> WORK ITEM: Only one stretch of the data below is wanted: the lines from the one with "- Ship browser" through the one with "- **Breaking change:** handlebars", repeated exactly.

=== Begin Enclosure ===

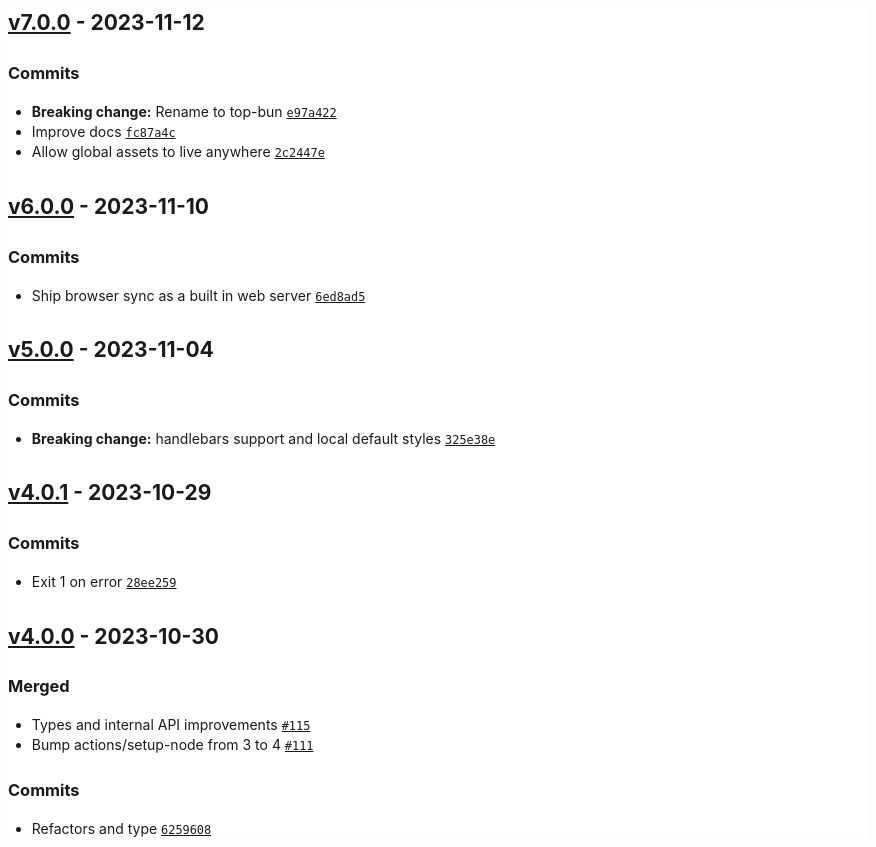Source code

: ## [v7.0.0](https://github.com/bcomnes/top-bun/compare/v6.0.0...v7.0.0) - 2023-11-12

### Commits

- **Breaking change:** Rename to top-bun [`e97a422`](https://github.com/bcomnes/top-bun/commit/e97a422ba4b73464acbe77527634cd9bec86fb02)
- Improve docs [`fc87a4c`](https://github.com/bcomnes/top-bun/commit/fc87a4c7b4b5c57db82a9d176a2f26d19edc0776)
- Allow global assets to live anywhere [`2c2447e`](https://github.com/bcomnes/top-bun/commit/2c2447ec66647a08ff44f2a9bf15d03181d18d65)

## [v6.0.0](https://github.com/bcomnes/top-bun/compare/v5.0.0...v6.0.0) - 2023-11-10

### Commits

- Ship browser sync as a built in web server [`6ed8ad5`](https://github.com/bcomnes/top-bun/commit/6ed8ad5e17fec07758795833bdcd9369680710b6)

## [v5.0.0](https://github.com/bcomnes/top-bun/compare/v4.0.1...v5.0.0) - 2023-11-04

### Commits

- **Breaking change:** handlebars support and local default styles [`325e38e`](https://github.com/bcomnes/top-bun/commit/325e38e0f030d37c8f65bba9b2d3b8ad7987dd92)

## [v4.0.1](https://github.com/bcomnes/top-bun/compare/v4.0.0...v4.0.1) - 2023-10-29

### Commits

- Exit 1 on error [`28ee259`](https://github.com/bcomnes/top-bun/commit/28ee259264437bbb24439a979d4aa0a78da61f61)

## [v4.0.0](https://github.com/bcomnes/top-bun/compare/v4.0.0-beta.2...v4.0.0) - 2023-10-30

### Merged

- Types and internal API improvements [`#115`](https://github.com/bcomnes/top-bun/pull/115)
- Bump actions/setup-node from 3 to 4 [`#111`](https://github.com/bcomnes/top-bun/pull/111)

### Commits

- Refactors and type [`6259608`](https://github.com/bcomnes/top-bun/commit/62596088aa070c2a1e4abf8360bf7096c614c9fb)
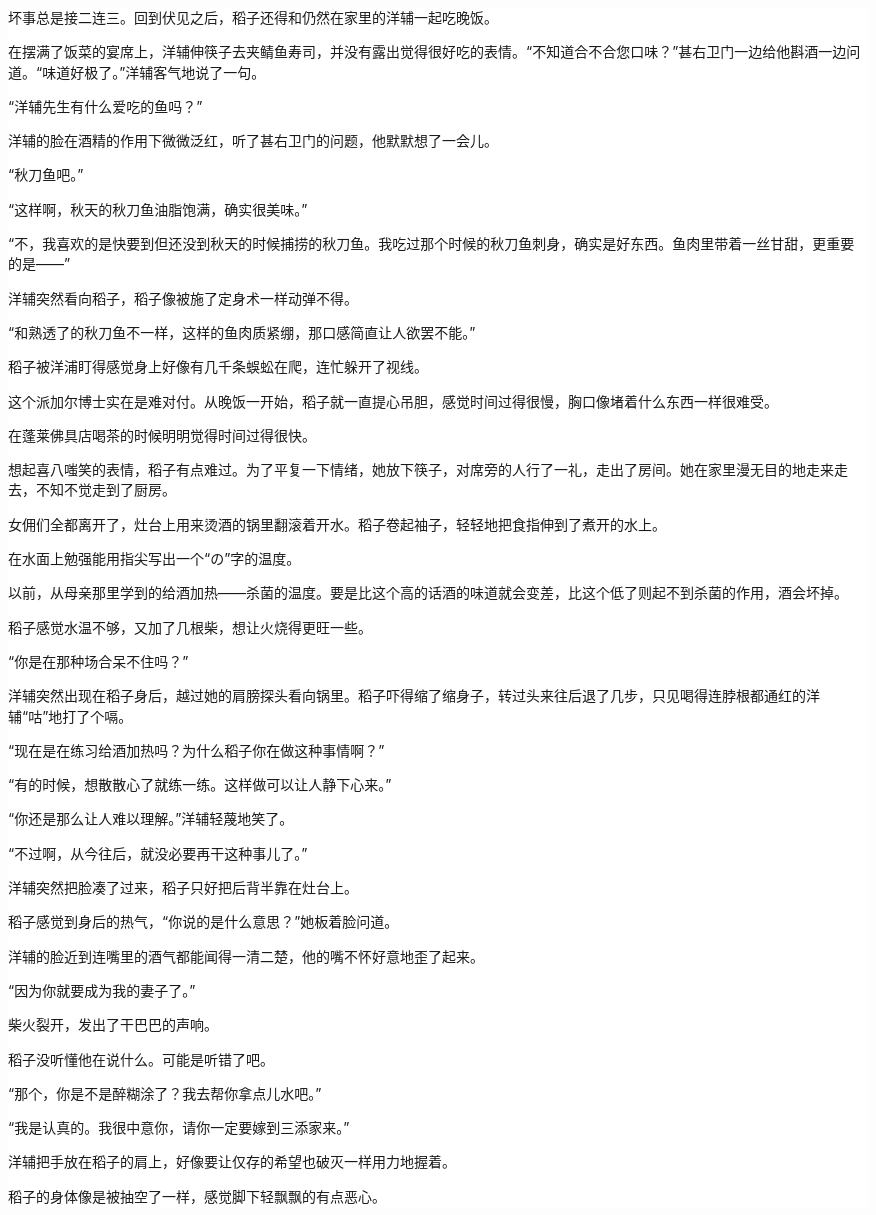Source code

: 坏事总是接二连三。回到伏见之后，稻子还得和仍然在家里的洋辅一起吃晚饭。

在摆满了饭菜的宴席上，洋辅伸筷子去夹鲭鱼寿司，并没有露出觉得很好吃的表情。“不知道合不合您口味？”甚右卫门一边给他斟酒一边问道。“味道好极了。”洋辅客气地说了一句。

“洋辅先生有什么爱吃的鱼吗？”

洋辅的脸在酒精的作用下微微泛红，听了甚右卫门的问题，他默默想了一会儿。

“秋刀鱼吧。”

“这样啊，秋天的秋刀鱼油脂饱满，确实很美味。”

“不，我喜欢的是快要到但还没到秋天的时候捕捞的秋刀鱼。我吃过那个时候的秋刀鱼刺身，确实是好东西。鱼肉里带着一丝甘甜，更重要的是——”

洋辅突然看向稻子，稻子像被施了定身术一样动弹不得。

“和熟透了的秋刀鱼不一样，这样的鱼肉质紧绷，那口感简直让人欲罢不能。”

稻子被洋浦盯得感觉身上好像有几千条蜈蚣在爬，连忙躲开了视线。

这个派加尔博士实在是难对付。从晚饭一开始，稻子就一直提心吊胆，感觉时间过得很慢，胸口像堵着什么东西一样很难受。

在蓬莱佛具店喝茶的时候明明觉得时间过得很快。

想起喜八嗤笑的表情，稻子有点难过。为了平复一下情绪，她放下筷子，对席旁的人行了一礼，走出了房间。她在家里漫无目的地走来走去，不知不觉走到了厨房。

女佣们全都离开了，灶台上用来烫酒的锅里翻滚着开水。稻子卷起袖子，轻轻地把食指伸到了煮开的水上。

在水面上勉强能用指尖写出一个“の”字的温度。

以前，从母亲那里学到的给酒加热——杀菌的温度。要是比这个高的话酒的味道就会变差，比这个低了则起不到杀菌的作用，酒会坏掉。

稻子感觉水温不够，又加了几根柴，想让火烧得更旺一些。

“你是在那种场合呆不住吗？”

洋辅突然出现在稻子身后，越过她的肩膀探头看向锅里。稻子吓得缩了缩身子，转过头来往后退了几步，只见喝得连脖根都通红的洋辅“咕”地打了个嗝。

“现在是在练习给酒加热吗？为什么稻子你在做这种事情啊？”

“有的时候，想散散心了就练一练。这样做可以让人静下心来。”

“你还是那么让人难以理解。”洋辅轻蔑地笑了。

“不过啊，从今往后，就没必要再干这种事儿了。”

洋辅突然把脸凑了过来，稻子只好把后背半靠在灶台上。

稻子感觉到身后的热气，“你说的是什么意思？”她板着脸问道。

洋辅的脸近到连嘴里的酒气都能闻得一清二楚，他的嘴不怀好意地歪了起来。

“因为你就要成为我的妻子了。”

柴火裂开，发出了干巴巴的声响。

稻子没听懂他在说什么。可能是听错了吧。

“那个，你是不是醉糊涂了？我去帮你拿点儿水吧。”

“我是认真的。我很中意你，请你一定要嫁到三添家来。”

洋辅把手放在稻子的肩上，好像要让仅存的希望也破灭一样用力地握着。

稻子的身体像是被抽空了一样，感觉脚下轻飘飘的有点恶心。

=== End Enclosure ===

> ANSWER TO THE EXERCISE:
- Ship browser sync as a built in web server [`6ed8ad5`](https://github.com/bcomnes/top-bun/commit/6ed8ad5e17fec07758795833bdcd9369680710b6)

## [v5.0.0](https://github.com/bcomnes/top-bun/compare/v4.0.1...v5.0.0) - 2023-11-04

### Commits

- **Breaking change:** handlebars support and local default styles [`325e38e`](https://github.com/bcomnes/top-bun/commit/325e38e0f030d37c8f65bba9b2d3b8ad7987dd92)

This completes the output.